Azure / azure-functions-servicebus-extension

Service Bus extension for Azure Functions
MIT License
65 stars 35 forks source link

Azure functions service bus trigger fires but function is not executed. #127

Closed asipras closed 2 years ago

asipras commented 3 years ago

I have Azure function (python) hosted as container on AKS (I am using autoscaling with KEDA) the function listens to Request queue and executes the function and returns the response. I am using autocomplete feature of service bus trigger so that the message gets completed when the function is executed successfully without any exceptions.

Most of the time the trigger fires correctly and the function code is executed as expected. However for certain requests I have noticed from the logs that when the requests is queued the trigger is fired correctly but the function is not executed. The message is locked but there are no execution messages logged.

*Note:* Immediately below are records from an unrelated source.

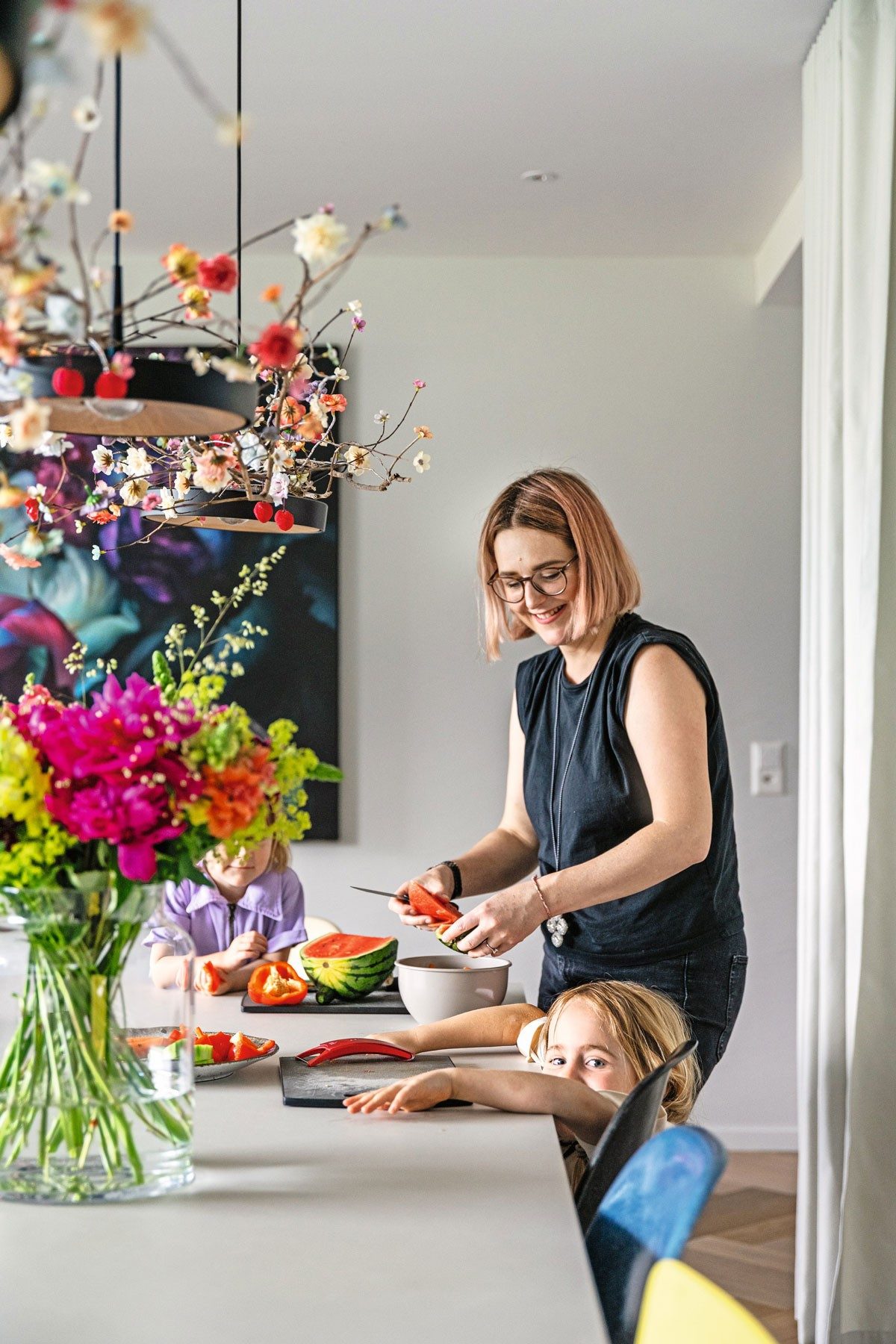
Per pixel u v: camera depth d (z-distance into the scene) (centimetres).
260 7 241
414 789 381
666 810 184
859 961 218
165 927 115
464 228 361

The message remains locked for the Function timeout duration (which is one hour). Since the message is locked it cannot be processed by other pods. The lock gets released on the message after the timeout is expired. On the second delivery attempt the trigger is fired and the code is executed correctly. I would like to know why is the function code is not executed during the first attempt Delivery count 1.

This is the log information from application insights calculation-request

  1. The request is queued for the first time. Delivery count 1.
  2. The service bus trigger is fired. The message gets locked but there are no function processing logs or exceptions logged.
  3. The triggered is fired the second time Delivery Count 2 after the lock is released when the first attempt is timed out. You can notice the time difference between this step and step 2 is approx. 1 hour. The function code is executed as expected after the second trigger as noticed from the logs.

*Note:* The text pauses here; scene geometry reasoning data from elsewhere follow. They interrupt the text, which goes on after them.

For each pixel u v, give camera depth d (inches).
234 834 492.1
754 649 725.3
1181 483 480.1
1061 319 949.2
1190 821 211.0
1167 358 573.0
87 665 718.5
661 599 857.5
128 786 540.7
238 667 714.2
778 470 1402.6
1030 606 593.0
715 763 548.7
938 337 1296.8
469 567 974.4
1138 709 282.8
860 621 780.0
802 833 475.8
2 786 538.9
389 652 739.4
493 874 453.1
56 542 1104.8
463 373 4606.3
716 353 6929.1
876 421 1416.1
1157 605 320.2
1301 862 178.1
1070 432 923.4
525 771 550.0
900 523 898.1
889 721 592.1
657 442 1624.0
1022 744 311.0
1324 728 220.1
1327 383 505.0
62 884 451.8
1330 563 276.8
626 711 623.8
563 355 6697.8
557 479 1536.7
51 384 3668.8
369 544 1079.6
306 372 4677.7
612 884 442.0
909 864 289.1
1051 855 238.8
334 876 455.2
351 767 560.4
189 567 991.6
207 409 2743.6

How can I determine what is happening when the first trigger is fired?

Here is my application insights settings,

"logging": { "fileLoggingMode": "never", "logLevel": { "Function": "Trace", "Host.Aggregator": "Information", "Host.Results": "Warning", "default": "Trace" }, "applicationInsights": { "samplingSettings": { "isEnabled": true, "maxTelemetryItemsPerSecond": 500, "excludedTypes": "Request" } } }

davidmrdavid commented 3 years ago

Hello @asipras,

Thank you for reaching out. I see from your logs that you are using Durable Functions for Python (Durable Python), which is still in the public preview stage, which might help explain some of the instability you're seeing. As a result, this ticket might be better suited for the Durable Python repo. I'll be transferring this ticket to it and take over this investigation since I'm the main developer of that SDK.

In the meantime, it would help us to know: 1) What version of azure-functions-durableare you running on? If you're not on the latest, please upgrade 2) The structure of your orchestrator. If you could describe / sketch the sequence of Durable Functions API calls in your orchestrator, or even better provide us with a reproducer, that would be ideal!

FYI @ConnorMcMahon, in case this issue rings any bells.

asipras commented 3 years ago

@davidmrdavid. I am not using Azure Durable Functions for python. The python function is normal Azure function which gets triggered when another Durable Function (C# .net) queues request. You can see from the logs that,

Azure Durable function C#, queues the message correctly at Step 1 in the figure. You can see from the log that after queueing the response the Durable Function C# is awaited.

The first Trigger happens at 12/4/2020 3:15:15:014 (step 2) in the figure. The message gets locked but Python function is not executed. After python Function timeout (1 hour) you can see another trigger happening (step 3) this time Python function is executed as expected.

Why is the python function not executed when first trigger happens, also why is the message locked but no execution happens after first trigger.

davidmrdavid commented 3 years ago

@asipras, thank you for clarifying. In that case I must have received the wrong information. I'll contact the right folks and re-open an internal ticket about a related issue that I believe was yours as well. Sorry for the confusion.

alrod commented 2 years ago

@asipras, are you still experiencing the issue?

ghost commented 2 years ago

This issue has been automatically marked as stale because it has been marked as requiring author feedback but has not had any activity for 4 days. It will be closed if no further activity occurs within 3 days of this comment.